LIST OF TASKS:
1. Answer these from the essay on the world's rationality, one line each:
(a) Where do the regularities of a computer program come from?
(b) Under Aristotelian realism, where do abstract objects exist?
(c) By what method does Feser establish scholastic realism?
2. Write the next part of the essay on the world's rationality, picking up after its final sentence.

READING TEXT:
━━━━━━━━━━━━━━━━
In science we are in the business of characterizing the world’s regularities. That there are such regularities in the first place we appropriately take for granted. Why and how these regularities are there in the first place is not a scientific question but a philosophical, and specifically metaphysical question. Though we can certainly be interested in that question as scientists as well. It seems like the kind of question that would not be answerable from inside the system. As a comparison, computer programs and video games also have regularities. But these come from their developers. The program has a programmer who is not part of the program. The original regularity and structure of the system comes from the outside. I understand the regularity and structure of the real world to come about in a similar way.
If the world comes from reason then what would it mean for this reason to be a person? Both that the world comes from reason and that this reason is a person are statements of faith. But there are also reasons to believe them that support that faith. That reason is a person has both philosophical and scriptural support.
First on the philosophical support. In a previous episode I looked at the argument from eternal truths, an argument for the existence of God. In Edward Feser’s version of the argument he considers three possible versions of realism: Platonic realism, Aristotelian realism, and Scholastic realism. He describes these three possibilities in this way:
Platonic realism: abstract objects exist in a “third realm” distinct from either the material world or any intellect.
Aristotelian realism: abstract objects exist only in human or other contingently existing intellects.
Scholastic realism: abstract objects exist not only in contingently existing intellects but also in at least one necessarily existing intellect.
These options have some similarity to three options I’ve proposed as possible explanations for the rationality of the world:
1. The rationality of the world is independent of any intelligent beings.
2. The rationality of the world is a conditional property, conditional on there being intelligent beings in the world.
3. The rationality of the world is the rationality of a mind that grounds the world.
I think the idea of the world’s rationality being a conditional property is the most immediately plausible and straightforward, even though I think it is ultimately inadequate. It would be something of the form:
1. IF there are intelligent beings in reality.
2. AND IF any existing intelligent beings obtain some degree of accurate understanding of reality.
3. THEN such intelligent beings will find reality to be intelligible and rational.
I think that happens to be true as far as it goes. But it doesn’t explain or give grounding for the world’s intelligibility, why it is that way in the first place.
Edward Feser establishes scholastic realism, the view that abstract objects exist in at least one necessarily existing intellect, by a process of elimination; eliminating Platonic realism and Aristotelian realism for what he sees as insuperable objections. I won’t go into the insuperable objections to Platonic realism and Aristotelian realism here but just refer those interested to Feser’s text, and move on now to the scriptural foundation for seeing reason as a person.
━━━━━━━━━━━━━━━━
GIVEN MATERIAL:

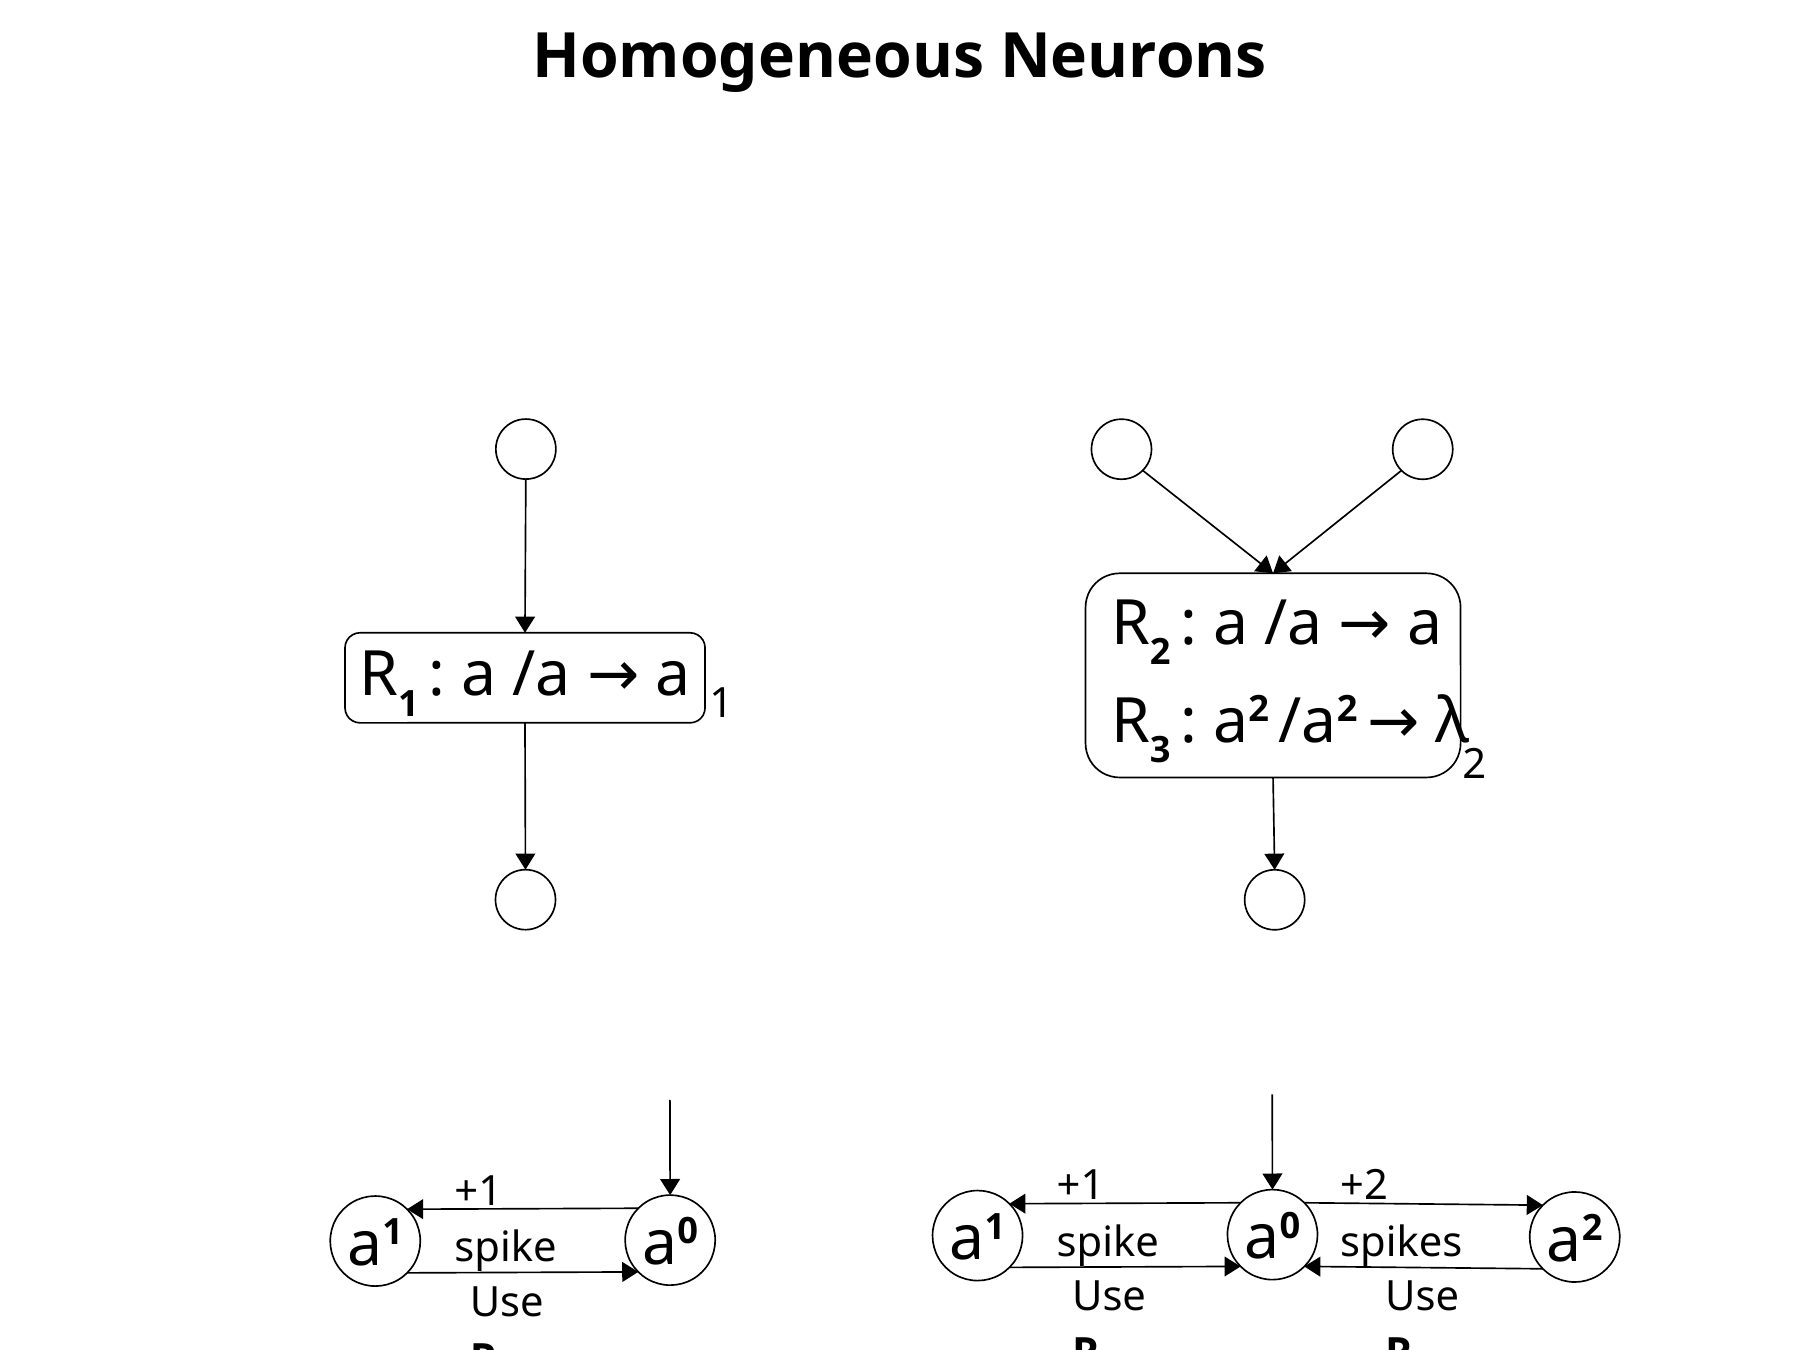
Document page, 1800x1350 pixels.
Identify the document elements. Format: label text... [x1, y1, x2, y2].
━━━━━━━━━━━━━━━━
RESPONSES PER TASK:
1.
(a) From its developers, a programmer who is not part of the program.
(b) Only in human or other contingently existing intellects.
(c) By a process of elimination, ruling out Platonic realism and Aristotelian realism.

2.
First, what is the alternative to a personal nature? It would be an impersonal nature. For example, in the times of classical Greece and the Roman Empire the stoics and other educated people understood the world to be governed by logos (λόγος). Heraclitus (535 – 475 BC) said all things come to pass in accordance with the logos (γινομένων γὰρ πάντων κατὰ τὸν λόγον, ginomenon gar panton kata ton logon). The Stoics had a concept of logos spermatikos (λόγος σπερματικός), understood as the generative principle of the world that creates all things. Very similar to Ratzinger’s statement that the world comes from reason. But an important difference was that the Greeks and Romans did not understand the logos to be personal, but impersonal; law without a lawgiver. What then are we to understand from the following Biblical passage?:
“In the beginning was the Word (Λόγος), and the Word was with God, and the Word was God. The same was in the beginning with God. All things were made by him; and without him was not any thing made that was made.” (John 1:3, KJV)
From this passage alone, in the prologue to John’s gospel, we might still understand the Logos to be an impersonal, generative power. Both share a common principle that it is by the Logos that all things are made. But the Gospel writer then makes clear that this Logos is not impersonal at all and actually became, of all things, a human being:
“And the Word was made flesh, and dwelt among us.” (John 1:14, KJV)
The Logos was made flesh, the man Jesus of Nazareth. This Incarnation allowed other human beings to see and know God. Up to that point man had seen no form in God, as had been made reiterated to the Israelites in the Torah:
“Take careful heed to yourselves, for you saw no form when the Lord spoke to you at Horeb out of the midst of the fire, lest you act corruptly and make for yourselves a carved image in the form of any figure: the likeness of male or female” (Deuteronomy 4:15-16, NKJV)
John acknowledges that this had been the case. But with the Incarnation of Jesus things change.
“And we beheld his glory, the glory as of the only begotten of the Father, full of grace and truth.” (John 1:14, KJV)
“No man hath seen God at any time, the only begotten Son, which is in the bosom of the Father, he hath declared him.” (John 1:18, KJV)
Jesus then could rightfully say:
“He that hath seen me hath seen the Father” (John 14:9, KJV)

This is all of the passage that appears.